= Your goal =
Restate word for word the lines in the listing below, starting at the line containing "Заводные выходные" and ending at the line containing "STÁHNOUT VERZI 25.8.6", both included; leave out the rest.

= Data shown =
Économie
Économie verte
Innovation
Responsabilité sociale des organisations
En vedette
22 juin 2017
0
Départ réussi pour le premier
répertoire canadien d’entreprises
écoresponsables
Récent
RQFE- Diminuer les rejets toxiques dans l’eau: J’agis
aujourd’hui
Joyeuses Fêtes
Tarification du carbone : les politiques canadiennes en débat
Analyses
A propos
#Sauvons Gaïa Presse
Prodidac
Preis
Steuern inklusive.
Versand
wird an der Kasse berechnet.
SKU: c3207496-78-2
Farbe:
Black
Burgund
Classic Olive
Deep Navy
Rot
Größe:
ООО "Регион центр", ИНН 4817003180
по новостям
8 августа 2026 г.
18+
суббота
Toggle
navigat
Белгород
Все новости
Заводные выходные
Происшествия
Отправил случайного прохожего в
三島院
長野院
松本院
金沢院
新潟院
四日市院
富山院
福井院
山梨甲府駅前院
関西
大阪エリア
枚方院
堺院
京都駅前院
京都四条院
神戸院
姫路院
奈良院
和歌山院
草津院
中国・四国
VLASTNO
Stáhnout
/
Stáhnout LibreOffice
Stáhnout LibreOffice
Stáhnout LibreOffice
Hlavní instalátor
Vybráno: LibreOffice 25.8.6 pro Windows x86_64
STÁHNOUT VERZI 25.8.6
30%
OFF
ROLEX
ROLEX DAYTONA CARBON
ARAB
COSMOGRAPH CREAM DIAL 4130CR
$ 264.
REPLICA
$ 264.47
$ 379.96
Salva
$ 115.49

= Solution below =
Заводные выходные
Происшествия
Отправил случайного прохожего в
三島院
長野院
松本院
金沢院
新潟院
四日市院
富山院
福井院
山梨甲府駅前院
関西
大阪エリア
枚方院
堺院
京都駅前院
京都四条院
神戸院
姫路院
奈良院
和歌山院
草津院
中国・四国
VLASTNO
Stáhnout
/
Stáhnout LibreOffice
Stáhnout LibreOffice
Stáhnout LibreOffice
Hlavní instalátor
Vybráno: LibreOffice 25.8.6 pro Windows x86_64
STÁHNOUT VERZI 25.8.6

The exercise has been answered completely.